» **WHAT YOU SHOULD DO**:
Which lines of the records contain "техния"? Collect every one of them.

» **PROVIDED RECORDS**:

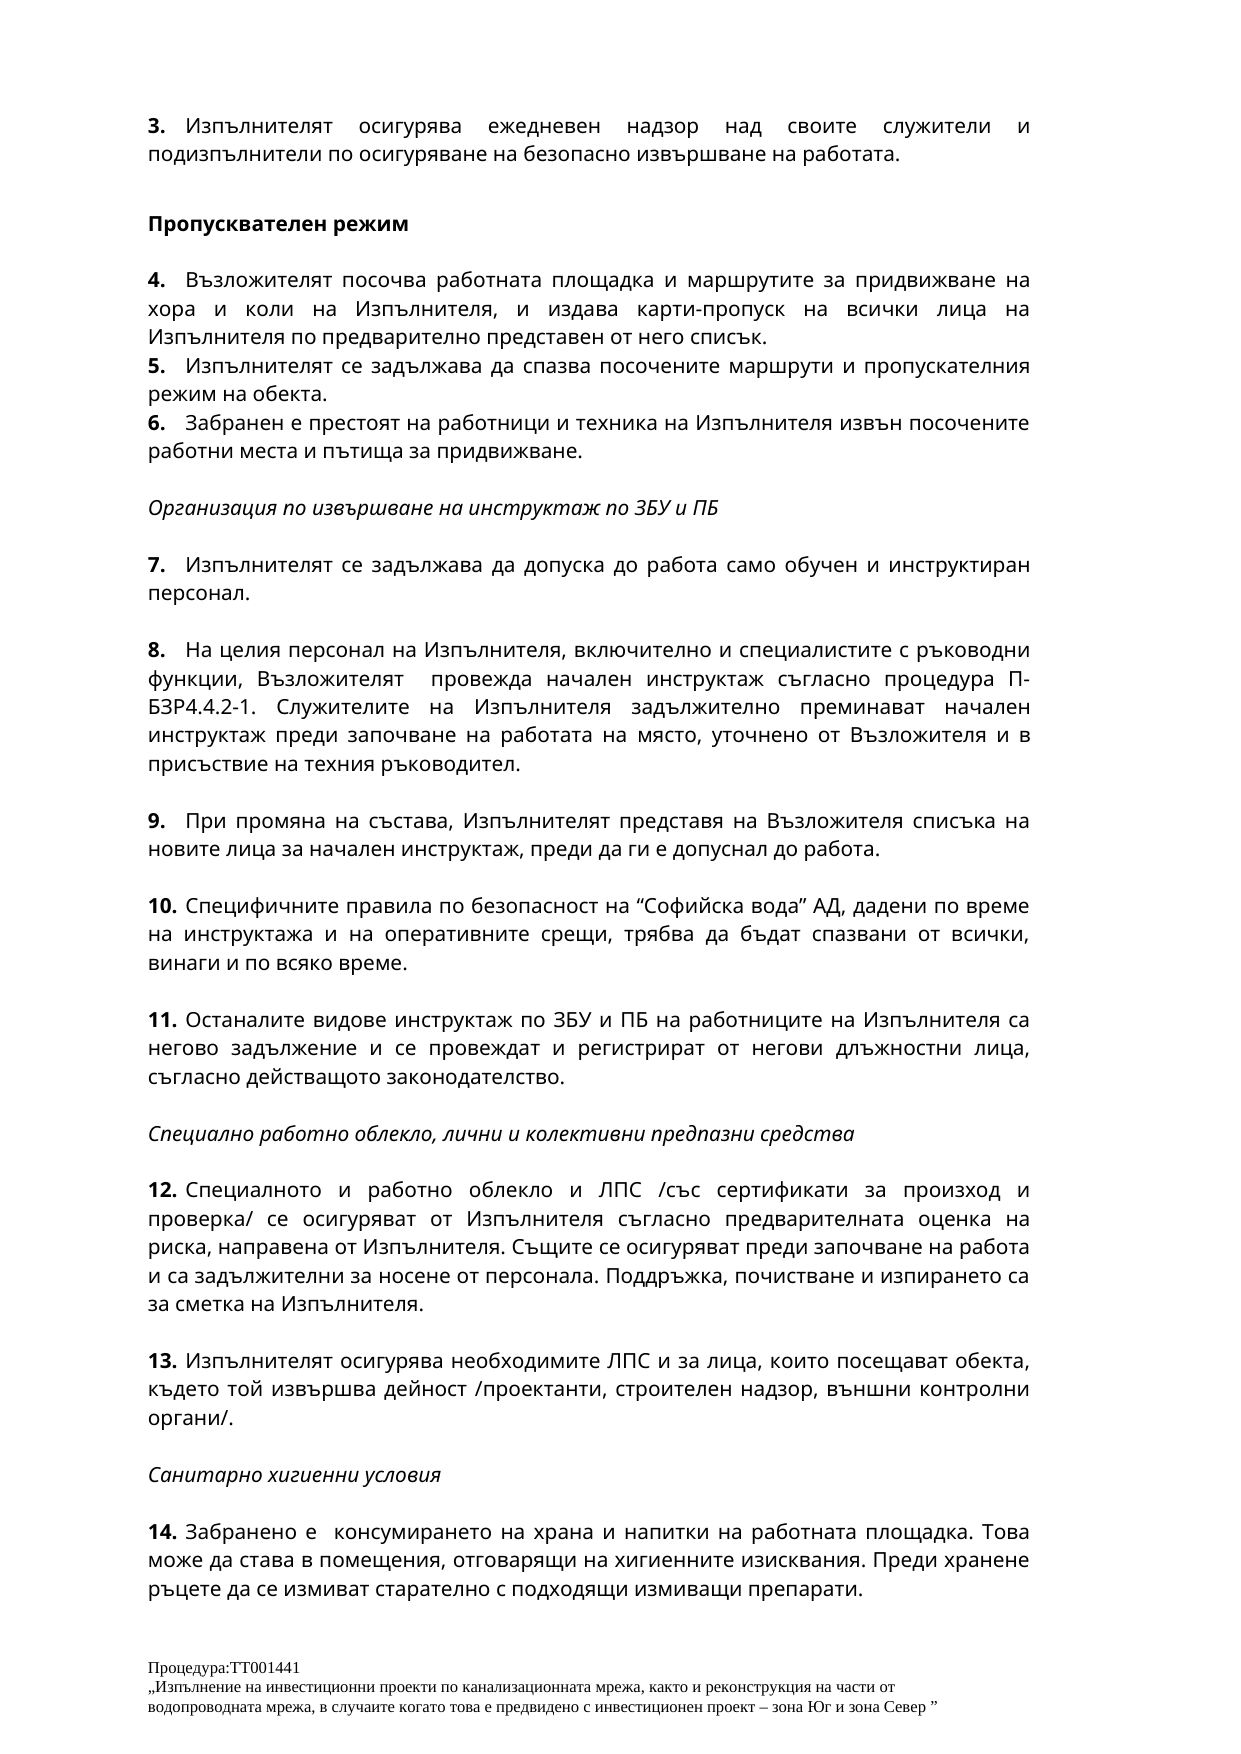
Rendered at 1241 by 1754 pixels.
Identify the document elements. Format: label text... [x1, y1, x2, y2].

list Специалното и работно облекло и ЛПС /със сертификати за произход и проверка/ се осигуряват от Изпълнителя съгласно предварителната оценка на риска, направена от Изпълнителя. Същите се осигуряват преди започване на работа и са задължителни за носене от персонала. Поддръжка, почистване и изпирането са за сметка на Изпълнителя. [148, 1176, 1031, 1318]
list Възложителят посочва работната площадка и маршрутите за придвижване на хора и коли на Изпълнителя, и издава карти-пропуск на всички лица на Изпълнителя по предварително представен от него списък. [148, 266, 1031, 351]
text Организация по извършване на инструктаж по ЗБУ и ПБ [148, 493, 1031, 521]
text Санитарно хигиенни условия [148, 1460, 1031, 1488]
text Специално работно облекло, лични и колективни предпазни средства [148, 1119, 1031, 1147]
list При промяна на състава, Изпълнителят представя на Възложителя списъка на новите лица за начален инструктаж, преди да ги е допуснал до работа. [148, 806, 1031, 863]
list Специфичните правила по безопасност на “Софийска вода” АД, дадени по време на инструктажа и на оперативните срещи, трябва да бъдат спазвани от всички, винаги и по всяко време. [148, 891, 1031, 976]
list Изпълнителят се задължава да спазва посочените маршрути и пропускателния режим на обекта. [148, 351, 1031, 408]
list Забранено е консумирането на храна и напитки на работната площадка. Това може да става в помещения, отговарящи на хигиенните изисквания. Преди хранене ръцете да се измиват старателно с подходящи измиващи препарати. [148, 1517, 1031, 1602]
list Изпълнителят осигурява ежедневен надзор над своите служители и подизпълнители по осигуряване на безопасно извършване на работата. [148, 111, 1031, 168]
text Пропусквателен режим [148, 209, 1031, 237]
list Забранен е престоят на работници и техника на Изпълнителя извън посочените работни места и пътища за придвижване. [148, 408, 1031, 464]
list Изпълнителят осигурява необходимите ЛПС и за лица, които посещават обекта, където той извършва дейност /проектанти, строителен надзор, външни контролни органи/. [148, 1346, 1031, 1431]
list На целия персонал на Изпълнителя, включително и специалистите с ръководни функции, Възложителят провежда начален инструктаж съгласно процедура П-БЗР4.4.2-1. Служителите на Изпълнителя задължително преминават начален инструктаж преди започване на работата на място, уточнено от Възложителя и в присъствие на техния ръководител. [148, 721, 1031, 777]
list Изпълнителят се задължава да допуска до работа само обучен и инструктиран персонал. [148, 550, 1031, 607]
list Останалите видове инструктаж по ЗБУ и ПБ на работниците на Изпълнителя са негово задължение и се провеждат и регистрират от негови длъжностни лица, съгласно действащото законодателство. [148, 1005, 1031, 1090]
list На целия персонал на Изпълнителя, включително и специалистите с ръководни функции, Възложителят провежда начален инструктаж съгласно процедура П-БЗР4.4.2-1. Служителите на Изпълнителя задължително преминават начален инструктаж преди започване на работата на място, уточнено от Възложителя и в присъствие на техния ръководител. [148, 635, 1031, 721]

» **RESULT**:
list На целия персонал на Изпълнителя, включително и специалистите с ръководни функции, Възложителят провежда начален инструктаж съгласно процедура П-БЗР4.4.2-1. Служителите на Изпълнителя задължително преминават начален инструктаж преди започване на работата на място, уточнено от Възложителя и в присъствие на техния ръководител. [148, 721, 1031, 777]
list На целия персонал на Изпълнителя, включително и специалистите с ръководни функции, Възложителят провежда начален инструктаж съгласно процедура П-БЗР4.4.2-1. Служителите на Изпълнителя задължително преминават начален инструктаж преди започване на работата на място, уточнено от Възложителя и в присъствие на техния ръководител. [148, 635, 1031, 721]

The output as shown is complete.